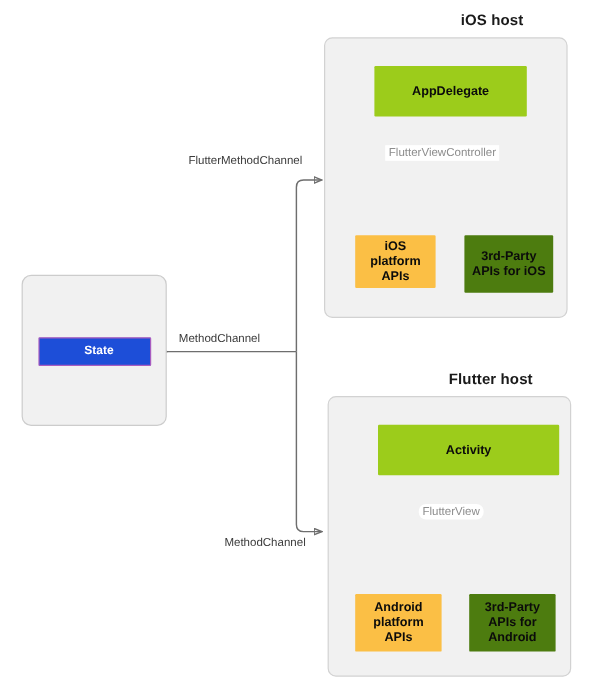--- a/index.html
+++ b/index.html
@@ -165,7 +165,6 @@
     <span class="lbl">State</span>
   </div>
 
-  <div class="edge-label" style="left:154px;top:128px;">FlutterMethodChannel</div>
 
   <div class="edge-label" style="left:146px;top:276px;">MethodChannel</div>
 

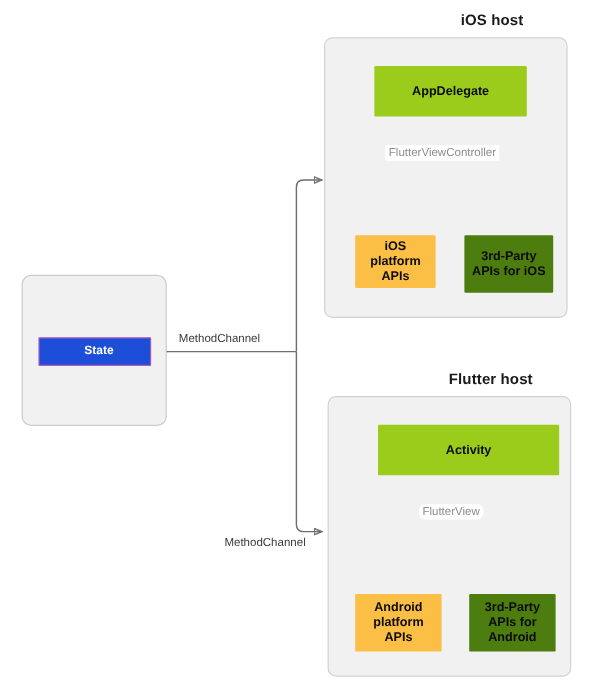--- a/index.html
+++ b/index.html
@@ -125,7 +125,7 @@
 
   <div class="edge-label muted" style="left:321px;top:121px;">FlutterViewController</div>
 
-  <div class="node orange" style="left:296px;top:196px;width:67px;height:44px;flex-direction:column;">
+  <div class="node orange" style="left:296px;top:196px;width:67px;height:32px;flex-direction:column;">
     <span class="lbl">iOS</span>
     <span class="lbl">platform</span>
     <span class="lbl">APIs</span>

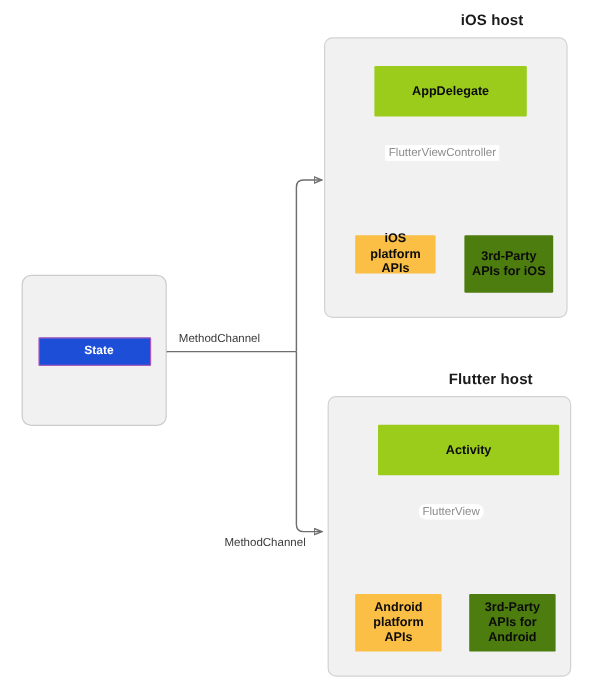--- a/index.html
+++ b/index.html
@@ -158,6 +158,7 @@
     <span class="lbl">Android</span>
   </div>
 
+  <div class="panel-title" style="left:20px;top:205px;">Flutter app (client)</div>
 
   <div class="client-panel" style="left:18px;top:229px;width:121px;height:126px;"></div>
 

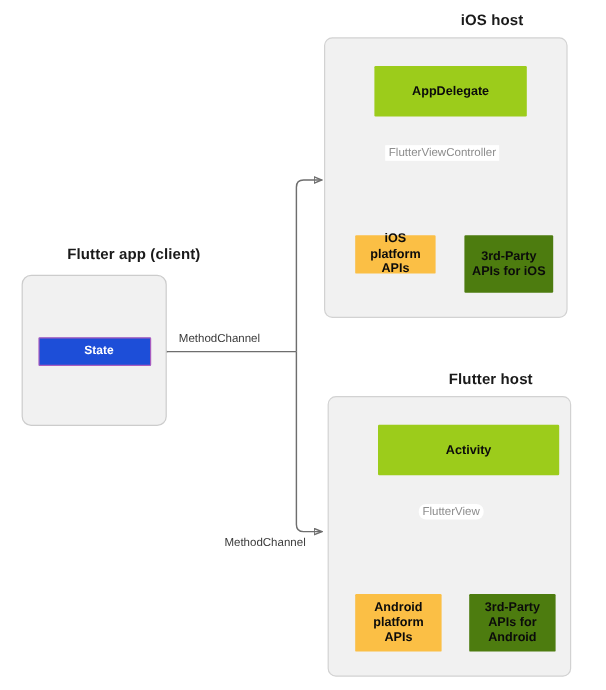--- a/index.html
+++ b/index.html
@@ -55,10 +55,10 @@
   .node.orange{background:#fbbf45;}
   .node.blue{background:#4d7c0f;}
   .node.purple{
-    background:#1d4ed8;
+    background:#15803d;
     border:1px solid #a85cc0;
     color:#ffffff;
-    font-size:10px;
+    font-size:16px;
     padding-left:7px;
   }
   .node .lbl{display:block;padding:0 3px;}

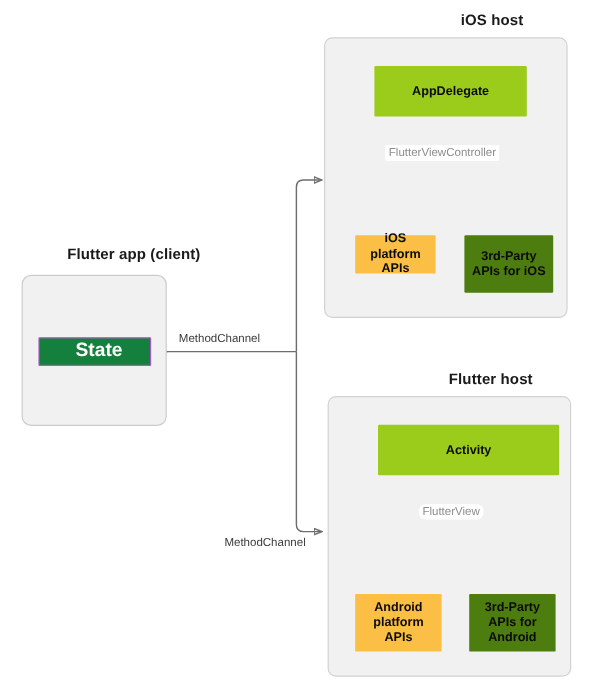--- a/index.html
+++ b/index.html
@@ -140,7 +140,7 @@
 
   <div class="host-panel" style="left:273px;top:330px;width:203px;height:234px;"></div>
 
-  <div class="node green" style="left:315px;top:354px;width:151px;height:42px;">
+  <div class="node green" style="left:315px;top:354px;width:127px;height:42px;">
     <span class="lbl">Activity</span>
   </div>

────────────────────────────────────────

> [Work required]
Copy every line above that holds the word "panel".

> [Exercise response]
+  <div class="panel-title" style="left:20px;top:205px;">Flutter app (client)</div>
   <div class="client-panel" style="left:18px;top:229px;width:121px;height:126px;"></div>
   <div class="host-panel" style="left:273px;top:330px;width:203px;height:234px;"></div>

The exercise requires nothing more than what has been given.